REQUIRED WORK >> Return the lines of the listing below verbatim, from its first line through the line containing "125L46 122L24 125L21", including both ends.

** BEGIN DATASET ROWS **

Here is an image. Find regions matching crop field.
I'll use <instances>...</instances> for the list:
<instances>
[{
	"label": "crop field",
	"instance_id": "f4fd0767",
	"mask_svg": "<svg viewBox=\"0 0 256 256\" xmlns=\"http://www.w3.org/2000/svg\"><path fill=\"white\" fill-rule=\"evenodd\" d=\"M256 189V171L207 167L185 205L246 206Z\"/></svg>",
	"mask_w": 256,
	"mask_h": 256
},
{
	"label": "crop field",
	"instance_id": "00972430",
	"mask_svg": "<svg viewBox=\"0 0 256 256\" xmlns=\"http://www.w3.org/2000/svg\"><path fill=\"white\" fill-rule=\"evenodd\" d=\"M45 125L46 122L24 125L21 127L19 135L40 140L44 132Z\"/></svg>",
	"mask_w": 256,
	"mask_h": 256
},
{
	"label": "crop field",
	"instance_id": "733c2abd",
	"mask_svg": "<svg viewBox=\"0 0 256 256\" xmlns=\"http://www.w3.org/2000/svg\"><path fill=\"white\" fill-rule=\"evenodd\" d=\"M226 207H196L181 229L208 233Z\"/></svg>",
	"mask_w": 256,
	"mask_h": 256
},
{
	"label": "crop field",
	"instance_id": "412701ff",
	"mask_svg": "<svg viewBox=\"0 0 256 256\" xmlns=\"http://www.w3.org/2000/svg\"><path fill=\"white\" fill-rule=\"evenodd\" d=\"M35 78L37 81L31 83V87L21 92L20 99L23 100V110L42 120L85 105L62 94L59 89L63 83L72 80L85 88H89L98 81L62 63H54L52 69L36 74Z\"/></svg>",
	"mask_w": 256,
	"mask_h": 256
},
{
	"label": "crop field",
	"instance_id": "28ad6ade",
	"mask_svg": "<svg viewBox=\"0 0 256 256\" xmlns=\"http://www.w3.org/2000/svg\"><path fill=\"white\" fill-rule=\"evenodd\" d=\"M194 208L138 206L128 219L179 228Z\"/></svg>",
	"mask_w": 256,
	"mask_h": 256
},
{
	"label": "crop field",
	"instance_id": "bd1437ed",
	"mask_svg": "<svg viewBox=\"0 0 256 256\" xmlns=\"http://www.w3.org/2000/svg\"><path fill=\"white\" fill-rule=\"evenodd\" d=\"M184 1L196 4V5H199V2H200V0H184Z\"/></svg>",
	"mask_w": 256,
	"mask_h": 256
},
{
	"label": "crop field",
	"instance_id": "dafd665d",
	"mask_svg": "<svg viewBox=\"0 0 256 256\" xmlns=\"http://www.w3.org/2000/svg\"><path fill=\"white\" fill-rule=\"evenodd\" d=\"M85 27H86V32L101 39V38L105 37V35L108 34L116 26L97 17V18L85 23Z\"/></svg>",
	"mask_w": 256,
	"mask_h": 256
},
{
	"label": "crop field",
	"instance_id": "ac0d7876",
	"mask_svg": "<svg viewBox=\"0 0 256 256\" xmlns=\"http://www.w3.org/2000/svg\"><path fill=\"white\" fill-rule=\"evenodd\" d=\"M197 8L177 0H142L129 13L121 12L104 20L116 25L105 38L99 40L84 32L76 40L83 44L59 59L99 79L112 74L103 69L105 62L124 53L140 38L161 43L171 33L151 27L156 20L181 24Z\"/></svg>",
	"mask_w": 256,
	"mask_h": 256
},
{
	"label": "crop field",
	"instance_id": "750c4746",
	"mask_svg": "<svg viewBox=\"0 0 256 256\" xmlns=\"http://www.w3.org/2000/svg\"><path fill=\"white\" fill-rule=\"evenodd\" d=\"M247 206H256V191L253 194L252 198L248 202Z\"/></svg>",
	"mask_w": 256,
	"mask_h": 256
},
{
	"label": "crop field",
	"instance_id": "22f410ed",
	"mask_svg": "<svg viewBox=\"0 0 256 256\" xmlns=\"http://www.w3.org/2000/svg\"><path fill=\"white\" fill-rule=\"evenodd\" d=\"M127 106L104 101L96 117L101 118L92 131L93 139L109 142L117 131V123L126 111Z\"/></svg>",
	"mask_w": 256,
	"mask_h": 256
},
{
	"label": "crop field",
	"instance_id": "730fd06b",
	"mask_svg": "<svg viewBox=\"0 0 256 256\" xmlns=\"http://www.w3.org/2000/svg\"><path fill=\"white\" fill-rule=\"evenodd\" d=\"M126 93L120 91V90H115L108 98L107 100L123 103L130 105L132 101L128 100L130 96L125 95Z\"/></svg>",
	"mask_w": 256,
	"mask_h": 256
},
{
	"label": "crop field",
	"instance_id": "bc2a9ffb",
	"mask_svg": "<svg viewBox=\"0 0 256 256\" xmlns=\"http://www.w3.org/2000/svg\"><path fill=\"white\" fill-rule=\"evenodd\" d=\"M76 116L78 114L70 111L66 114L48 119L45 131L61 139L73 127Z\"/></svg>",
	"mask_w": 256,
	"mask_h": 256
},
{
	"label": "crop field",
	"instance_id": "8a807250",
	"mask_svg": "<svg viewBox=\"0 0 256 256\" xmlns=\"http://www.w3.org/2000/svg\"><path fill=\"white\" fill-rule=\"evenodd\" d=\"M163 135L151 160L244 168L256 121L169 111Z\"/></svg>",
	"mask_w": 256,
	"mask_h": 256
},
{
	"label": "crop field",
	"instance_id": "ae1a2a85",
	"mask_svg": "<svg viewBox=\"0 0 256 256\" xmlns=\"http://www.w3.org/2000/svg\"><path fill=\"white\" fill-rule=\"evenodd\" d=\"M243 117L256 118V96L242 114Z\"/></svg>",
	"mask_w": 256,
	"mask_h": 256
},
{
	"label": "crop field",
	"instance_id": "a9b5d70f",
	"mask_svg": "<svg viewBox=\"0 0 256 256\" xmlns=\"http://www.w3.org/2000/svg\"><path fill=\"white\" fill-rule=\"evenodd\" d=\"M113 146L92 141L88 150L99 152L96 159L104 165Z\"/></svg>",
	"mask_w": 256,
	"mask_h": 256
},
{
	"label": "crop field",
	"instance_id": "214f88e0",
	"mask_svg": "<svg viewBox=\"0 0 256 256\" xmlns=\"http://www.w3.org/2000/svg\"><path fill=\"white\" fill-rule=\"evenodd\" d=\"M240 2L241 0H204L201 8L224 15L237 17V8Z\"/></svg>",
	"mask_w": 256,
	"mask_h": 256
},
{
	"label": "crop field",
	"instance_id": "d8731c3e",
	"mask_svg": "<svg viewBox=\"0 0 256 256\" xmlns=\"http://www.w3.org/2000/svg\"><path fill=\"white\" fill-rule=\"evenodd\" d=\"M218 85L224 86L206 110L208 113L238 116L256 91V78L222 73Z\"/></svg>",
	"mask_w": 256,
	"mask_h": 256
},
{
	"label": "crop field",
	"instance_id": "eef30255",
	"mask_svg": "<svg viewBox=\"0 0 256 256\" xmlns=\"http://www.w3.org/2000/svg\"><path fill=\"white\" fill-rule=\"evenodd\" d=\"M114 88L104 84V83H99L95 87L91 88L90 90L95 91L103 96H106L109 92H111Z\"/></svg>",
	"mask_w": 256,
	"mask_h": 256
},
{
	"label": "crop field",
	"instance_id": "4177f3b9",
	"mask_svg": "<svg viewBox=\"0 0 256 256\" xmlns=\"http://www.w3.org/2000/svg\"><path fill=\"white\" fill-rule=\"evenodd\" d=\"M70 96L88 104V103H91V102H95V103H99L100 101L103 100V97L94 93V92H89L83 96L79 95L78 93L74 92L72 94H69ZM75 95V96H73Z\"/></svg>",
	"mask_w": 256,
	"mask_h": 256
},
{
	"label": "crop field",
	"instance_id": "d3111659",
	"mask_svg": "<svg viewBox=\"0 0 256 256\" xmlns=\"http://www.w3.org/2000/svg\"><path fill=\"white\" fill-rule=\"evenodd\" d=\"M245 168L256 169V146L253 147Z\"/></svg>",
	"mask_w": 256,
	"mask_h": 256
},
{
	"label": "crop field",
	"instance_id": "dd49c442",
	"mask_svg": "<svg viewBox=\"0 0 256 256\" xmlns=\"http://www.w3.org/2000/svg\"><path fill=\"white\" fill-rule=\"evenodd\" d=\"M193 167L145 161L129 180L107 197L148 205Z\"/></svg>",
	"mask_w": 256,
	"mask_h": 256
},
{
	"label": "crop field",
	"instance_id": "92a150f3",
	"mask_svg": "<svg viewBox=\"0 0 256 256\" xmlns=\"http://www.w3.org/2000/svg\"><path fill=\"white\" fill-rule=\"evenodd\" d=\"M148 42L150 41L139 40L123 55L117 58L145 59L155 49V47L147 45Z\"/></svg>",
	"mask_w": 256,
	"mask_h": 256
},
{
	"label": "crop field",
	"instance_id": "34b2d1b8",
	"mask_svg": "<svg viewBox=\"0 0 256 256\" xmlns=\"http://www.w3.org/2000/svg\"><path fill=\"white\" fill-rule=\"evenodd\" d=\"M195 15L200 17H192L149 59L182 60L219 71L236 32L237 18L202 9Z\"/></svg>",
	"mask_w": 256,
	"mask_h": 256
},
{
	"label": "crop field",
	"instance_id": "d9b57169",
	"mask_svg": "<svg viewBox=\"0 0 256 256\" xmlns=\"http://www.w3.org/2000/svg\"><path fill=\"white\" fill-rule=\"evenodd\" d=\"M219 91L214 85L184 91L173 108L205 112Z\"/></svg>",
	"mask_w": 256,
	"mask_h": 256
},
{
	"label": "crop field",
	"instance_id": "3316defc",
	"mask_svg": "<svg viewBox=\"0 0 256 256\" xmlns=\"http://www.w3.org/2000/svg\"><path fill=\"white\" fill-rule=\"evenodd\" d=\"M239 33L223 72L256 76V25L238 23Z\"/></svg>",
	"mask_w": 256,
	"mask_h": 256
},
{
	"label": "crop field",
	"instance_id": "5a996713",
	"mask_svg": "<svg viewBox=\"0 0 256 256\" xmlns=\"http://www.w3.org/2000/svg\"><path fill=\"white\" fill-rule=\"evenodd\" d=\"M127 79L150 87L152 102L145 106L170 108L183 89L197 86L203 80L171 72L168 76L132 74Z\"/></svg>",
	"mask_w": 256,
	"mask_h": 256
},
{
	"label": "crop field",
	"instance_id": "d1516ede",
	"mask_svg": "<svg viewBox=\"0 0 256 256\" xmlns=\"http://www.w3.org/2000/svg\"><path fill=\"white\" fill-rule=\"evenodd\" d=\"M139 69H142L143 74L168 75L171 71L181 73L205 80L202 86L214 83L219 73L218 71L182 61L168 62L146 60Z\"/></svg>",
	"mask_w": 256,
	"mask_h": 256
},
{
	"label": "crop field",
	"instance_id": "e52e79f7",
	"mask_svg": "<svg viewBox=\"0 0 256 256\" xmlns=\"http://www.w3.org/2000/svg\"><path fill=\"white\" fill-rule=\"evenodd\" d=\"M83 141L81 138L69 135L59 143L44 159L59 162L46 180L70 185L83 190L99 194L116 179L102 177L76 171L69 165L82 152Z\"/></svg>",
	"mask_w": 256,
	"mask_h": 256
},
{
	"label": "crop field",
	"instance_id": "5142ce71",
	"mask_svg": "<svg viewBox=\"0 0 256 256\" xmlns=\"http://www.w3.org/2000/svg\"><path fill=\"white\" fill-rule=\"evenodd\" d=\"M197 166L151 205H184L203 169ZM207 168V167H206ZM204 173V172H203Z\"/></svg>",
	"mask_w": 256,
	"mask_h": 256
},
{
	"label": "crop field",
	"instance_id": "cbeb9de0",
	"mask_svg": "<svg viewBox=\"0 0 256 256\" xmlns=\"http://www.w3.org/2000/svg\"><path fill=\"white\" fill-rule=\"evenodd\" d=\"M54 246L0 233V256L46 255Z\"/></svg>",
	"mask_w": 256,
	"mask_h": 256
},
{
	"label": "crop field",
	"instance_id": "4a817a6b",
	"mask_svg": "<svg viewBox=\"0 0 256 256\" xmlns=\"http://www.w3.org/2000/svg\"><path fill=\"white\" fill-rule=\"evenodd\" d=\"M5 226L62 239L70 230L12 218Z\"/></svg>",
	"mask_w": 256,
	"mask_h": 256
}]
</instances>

** END DATASET ROWS **

ANSWER TO THIS PROBLEM >>
Here is an image. Find regions matching crop field.
I'll use <instances>...</instances> for the list:
<instances>
[{
	"label": "crop field",
	"instance_id": "f4fd0767",
	"mask_svg": "<svg viewBox=\"0 0 256 256\" xmlns=\"http://www.w3.org/2000/svg\"><path fill=\"white\" fill-rule=\"evenodd\" d=\"M256 189V171L207 167L185 205L246 206Z\"/></svg>",
	"mask_w": 256,
	"mask_h": 256
},
{
	"label": "crop field",
	"instance_id": "00972430",
	"mask_svg": "<svg viewBox=\"0 0 256 256\" xmlns=\"http://www.w3.org/2000/svg\"><path fill=\"white\" fill-rule=\"evenodd\" d=\"M45 125L46 122L24 125L21 127L19 135L40 140L44 132Z\"/></svg>",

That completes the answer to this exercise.